## Entri koleksi
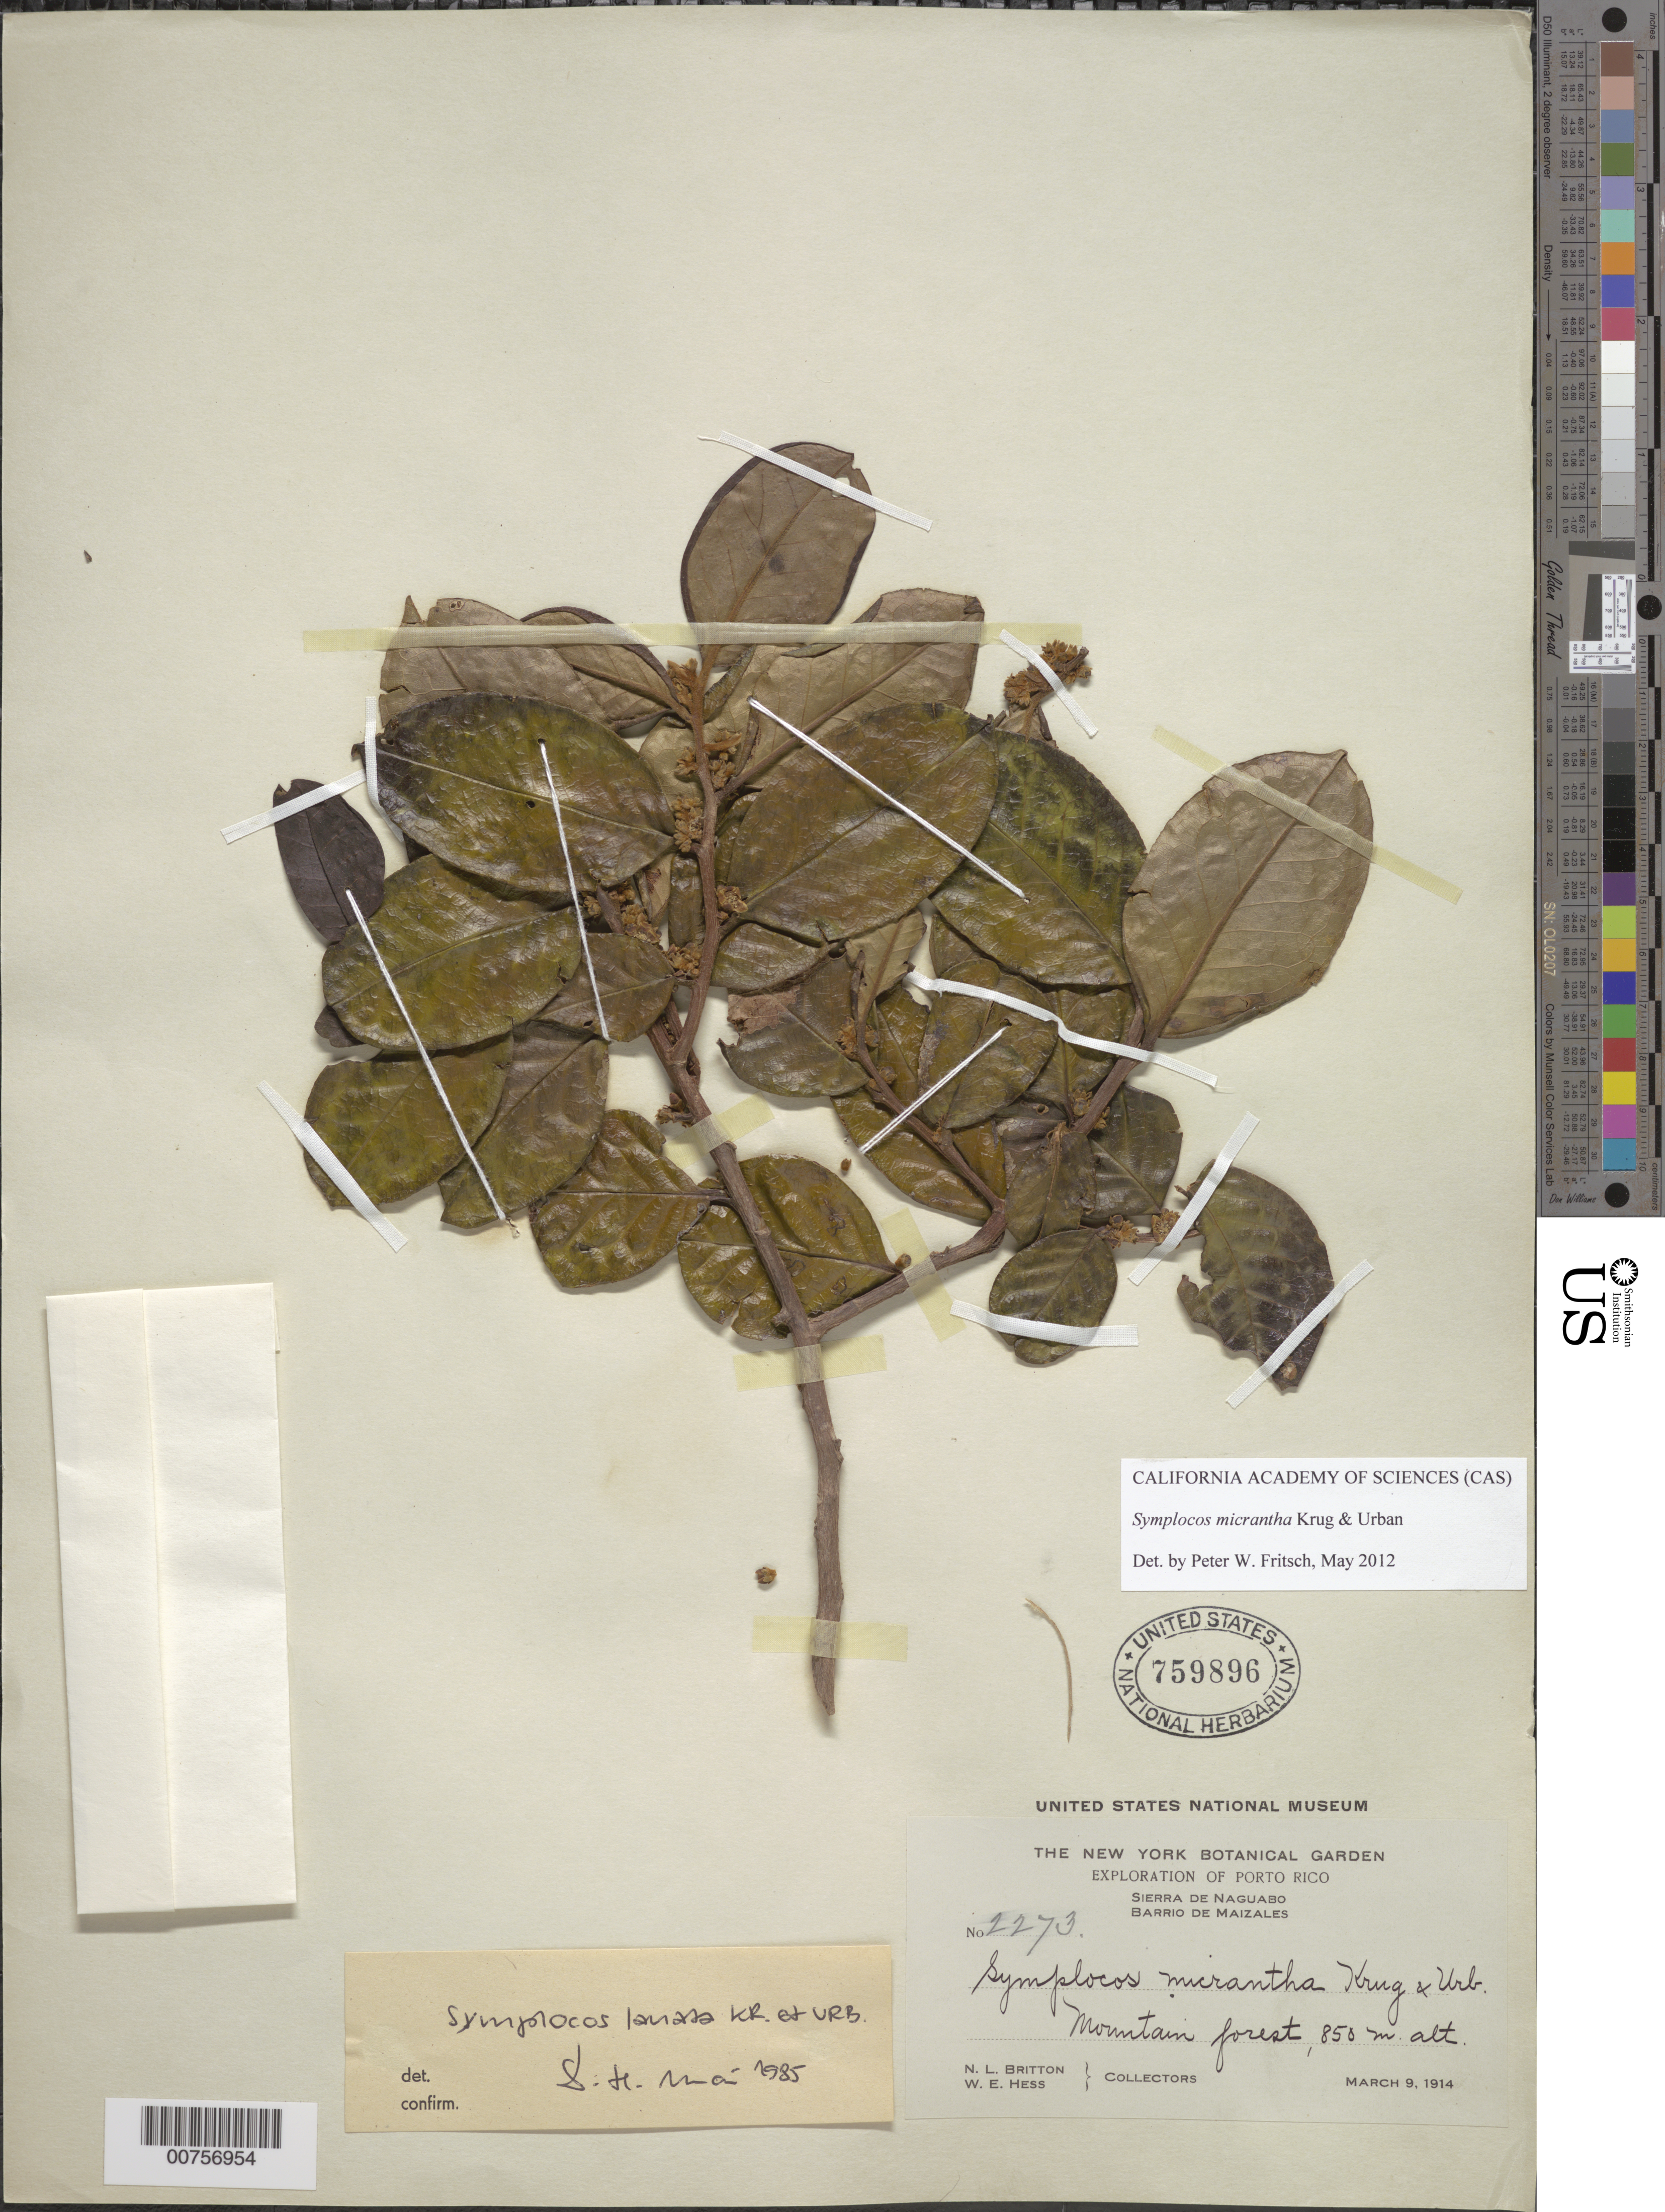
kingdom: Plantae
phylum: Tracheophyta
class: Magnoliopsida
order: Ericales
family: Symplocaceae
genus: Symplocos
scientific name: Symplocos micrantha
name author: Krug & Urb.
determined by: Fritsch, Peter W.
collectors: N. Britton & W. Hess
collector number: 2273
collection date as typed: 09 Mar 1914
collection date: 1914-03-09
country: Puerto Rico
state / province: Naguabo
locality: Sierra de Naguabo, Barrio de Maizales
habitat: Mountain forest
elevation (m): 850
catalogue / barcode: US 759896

## Instruksi
Tampilkan semua baris dalam data di atas yang mengandung kata "date".

## Penyelesaian Masalah
collection date as typed: 09 Mar 1914
collection date: 1914-03-09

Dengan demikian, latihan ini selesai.